■ **Your instructions**: Change "firewall" into "bulkhead" and write out the passage of the LS2 swap thread from "I will send" to "is should be." with that edit.

■ **Exercise passage**:
# Help 2006 wiring diagrams



## sutol1 (Sep 4, 2009)

Hello all, 

I am putting a GTO LS2 into my miata and in desparate need of finding wiring diagrams so I can bring it to life. I have searched many a thread but have not nailed it yet. Can anyone help me on this one?

Kind Regards


----------



## FastFrank (Jun 12, 2009)

You're putting an LS2 into a Miata? Sorry, I can't help you with wiring diagrams, but you definitely got my interest. I can't help thinking that you're going to destroy the handling characteristics of the Miata. I assume you're pulling the engine from a wrecked GTO?

You gotta post pics of this when you're finished.


----------



## HP11 (Apr 11, 2009)

Sorry sutol1, I know this isn't any help to you. It's more to show Frank. I've actually seen one in person though as I recall it was an LS1. Don't know how it handled but imagine the acceleration! Here's a youtube that shows that it can be done:


----------



## MorpheusRS (Mar 5, 2009)

crazy! i'd love to drive one of those babies!


----------



## Rukee (Feb 8, 2007)

Don't they sell the engine controler and harness as a kit for doing just this?? Putting the LS2 into places it doesn't belong.


----------



## sutol1 (Sep 4, 2009)

I will send pics shortly. I have the motor in and it is going well. Actually it doesn't change the handling at all on the car. You see the difference between a miata engine with a supercharger and intergcooler is the same as it is with the ls2. Miata is iron block and very heavy. The total difference is about 130 pounds on my car with 1/3 of that to the back. The miata will still remain 50/50. The kit I am using puts the engine back with only 1/4 gap to the firewall. This keeps the weight where is should be. 

Currently no there is no kit that allows plug and play for the miata. I have to tie the LS2 into the existing miata harness. Thing is GM stop supplying the manuals and I am in canada to boot so the GTO was never sold here. I am dying to fire this thing up but until I can wire it .....it will sit.


----------



## FastFrank (Jun 12, 2009)

HP11 said:


> Sorry sutol1, I know this isn't any help to you. It's more to show Frank. I've actually seen one in person though as I recall it was an LS1. Don't know how it handled but imagine the acceleration! Here's a youtube that shows that it can be done:


Thanks for posting that video. There's something almost cartoonish about seeing a miata and hearing the LS1 exhaust note. Looks like there is plenty of room for it in there though. Looks like still has a little work to do though because his cel is on.

It's good to hear that the balance won't be drastically affected by this swap. Cool swap.:cool


----------



## HP11 (Apr 11, 2009)

His CEL might only be on because nothing is connected to it. If he's using a stand-alone system to run his LS1 then the Miata ECU likely isn't even hooked up since the stand-alone system would have it's own monitoring system.


----------

■ **Supplied material**:
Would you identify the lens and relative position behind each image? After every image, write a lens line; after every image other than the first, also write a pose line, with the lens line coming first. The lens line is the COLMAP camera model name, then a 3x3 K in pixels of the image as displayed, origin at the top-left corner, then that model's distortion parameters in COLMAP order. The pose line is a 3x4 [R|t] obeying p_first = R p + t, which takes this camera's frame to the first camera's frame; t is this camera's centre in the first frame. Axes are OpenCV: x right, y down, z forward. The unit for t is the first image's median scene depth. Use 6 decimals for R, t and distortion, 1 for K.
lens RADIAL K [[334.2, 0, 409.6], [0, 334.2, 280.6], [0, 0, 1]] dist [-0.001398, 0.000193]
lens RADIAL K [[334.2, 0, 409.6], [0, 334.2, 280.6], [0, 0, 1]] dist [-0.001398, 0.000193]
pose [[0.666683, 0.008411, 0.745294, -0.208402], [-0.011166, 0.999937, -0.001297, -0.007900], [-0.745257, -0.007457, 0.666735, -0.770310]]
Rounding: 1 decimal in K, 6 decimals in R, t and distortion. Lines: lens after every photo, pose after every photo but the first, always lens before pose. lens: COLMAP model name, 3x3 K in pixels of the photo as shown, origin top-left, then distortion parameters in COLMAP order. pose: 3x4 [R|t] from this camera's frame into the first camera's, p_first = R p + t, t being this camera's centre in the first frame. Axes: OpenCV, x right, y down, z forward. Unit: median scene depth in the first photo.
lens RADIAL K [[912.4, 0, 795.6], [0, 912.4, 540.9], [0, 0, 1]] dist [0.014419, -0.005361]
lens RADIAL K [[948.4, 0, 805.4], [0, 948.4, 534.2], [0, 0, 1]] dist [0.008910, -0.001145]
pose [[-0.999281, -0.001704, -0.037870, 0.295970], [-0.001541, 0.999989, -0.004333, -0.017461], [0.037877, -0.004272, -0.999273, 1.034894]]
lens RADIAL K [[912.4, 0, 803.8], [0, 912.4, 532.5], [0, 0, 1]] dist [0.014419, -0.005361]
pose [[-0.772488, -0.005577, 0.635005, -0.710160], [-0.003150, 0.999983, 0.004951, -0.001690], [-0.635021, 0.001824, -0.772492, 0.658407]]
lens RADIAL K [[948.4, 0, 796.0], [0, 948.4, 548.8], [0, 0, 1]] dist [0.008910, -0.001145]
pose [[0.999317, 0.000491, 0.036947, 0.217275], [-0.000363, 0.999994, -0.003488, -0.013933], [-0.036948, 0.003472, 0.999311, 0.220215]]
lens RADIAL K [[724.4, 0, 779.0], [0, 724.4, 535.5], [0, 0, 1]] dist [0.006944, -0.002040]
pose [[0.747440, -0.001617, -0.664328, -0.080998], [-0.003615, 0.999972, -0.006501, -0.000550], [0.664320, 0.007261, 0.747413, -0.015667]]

■ **Solved problem**:
I will send pics shortly. I have the motor in and it is going well. Actually it doesn't change the handling at all on the car. You see the difference between a miata engine with a supercharger and intergcooler is the same as it is with the ls2. Miata is iron block and very heavy. The total difference is about 130 pounds on my car with 1/3 of that to the back. The miata will still remain 50/50. The kit I am using puts the engine back with only 1/4 gap to the bulkhead. This keeps the weight where is should be.